When the dark days of Prohibition brought American cocktailery to a screeching halt in 1920, esteemed bartenders across the nation were suddenly put out of their jobs.
This didn’t sit particularly well with one Harry MacElhone, who held great pride in his place of honor behind the Plaza Hotel bar in New York City. So rather than give up his shaker and spoon for good, Harry hopped the pond—first to a new joint called Ciro’s in London, then to its sister establishment in France.
But it was only with the establishment of his own bar, the aptly named Harry’s New York Bar, in Paris that MacElhone really hit his stride. In his tenure behind the bar there, he was responsible for creating a panoply of cocktails that have stood the test of time—including the venerable Boulevardier.
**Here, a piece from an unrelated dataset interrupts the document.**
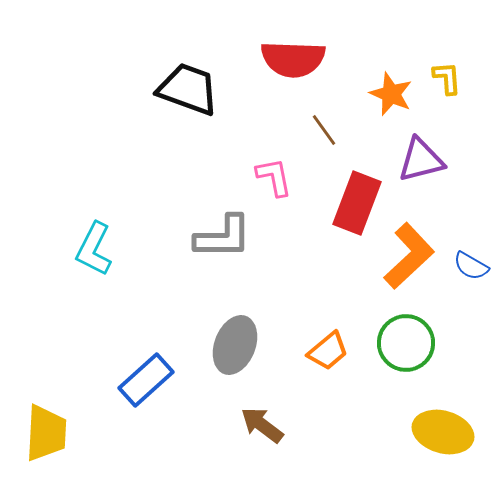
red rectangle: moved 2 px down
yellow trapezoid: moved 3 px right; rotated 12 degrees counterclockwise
First revealed in MacElhone’s 1927 book Barflies and Cocktails, the Boulevardier was a cocktail ahead of its time. Substituting American bourbon for the Negroni’s usual gin, Harry created a stiff and robust beverage that’s as delicious today as it was in the 1920s.
To make one for yourself, you’ll need a few ingredients, a piece or two of bar equipment, and just a bit of bartending know-how. Thankfully, I can point you towards all three.
Boulevardier Ingredients
The Boulevardier requires three ingredients—bourbon, sweet vermouth, and Campari—and a fresh orange to peel a twist off of.
Your choice of bourbon here will determine the overall character of the drink. An affordable standby like Four Roses Yellow Label will give a smooth, mellow, malty character to a Boulevardier, while their higher-proof Single Barrel expression will carry a lot more punch. Or you can go to the very ends of the bourbon spectrum for a barrel-strength brew like Booker’s, which will knock your socks off and steal the center stage of the drink at the same time.
Choose a sweet vermouth that will match the intensity of your bourbon. Dolin Sweet Vermouth is a mild and friendly fortified wine, while Carpano Antica Formula Vermouth is a bold and powerful tipple that can stand up to the strongest of bourbon flavors. Cocchi Vermouth di Torino falls right between the two, and plays well with most any whiskey.
And Campari? There’s no substitute, so go with the original.
How to Make A Boulevardier
- 1 ounce whiskey
- 1 ounce sweet vermouth
- 1 ounce Campari
- Garnish with a an orange twist, optional
Once you’ve collected your ingredients, put a few big ice cubes into your fanciest rocks glass. At this point, making the drink couldn’t be simpler: Just measure out equal portions of all three ingredients (one ounce of each will do the trick), pour them over the ice, and give it all a stir for 20 to 30 seconds. Then take a thin peel off of your fresh orange, and express its oils over the top of your Boulevardier.
Et voila! Ready to drink.
Variations On A Theme
Do you remember how I said there is no substitute for Campari? Well, I lied. Sort of.
See, Campari is of a class of cocktail ingredients called amari, which is Italian for “bitter”. There’s a whole range of different amari that you can choose from—too many to explain fully here—and many of them make for a wonderful substitute in a Boulevardier.
Cynar is, strange as it sounds, an artichoke-based bitter liqueur. It has a roasted vegetal character, with a pronounced bitterness and dark caramel tones on the finish. That makes it a natural pairing with bourbon’s sweet caramel tones, and a fine way to spice up your Boulevardier.
You can also consider replacing the bourbon in your Boulevardier with a nice rye whiskey. Rittenhouse Rye is my favorite here, with 100 proof and pronounced black pepper spice on the nose. It is phenomenal when mixed with the Cynar I mentioned above.
Lastly, you can consider using a different style of vermouth to change up your cocktail. Dolin’s Dry Vermouth will make for a cocktail that’s even less sweet than the original, with a more noticeable herbal flavor and aroma.
No matter which way you slice it, the Boulevardier is a wonderful drink. Cheers to enjoying a few throughout your work week.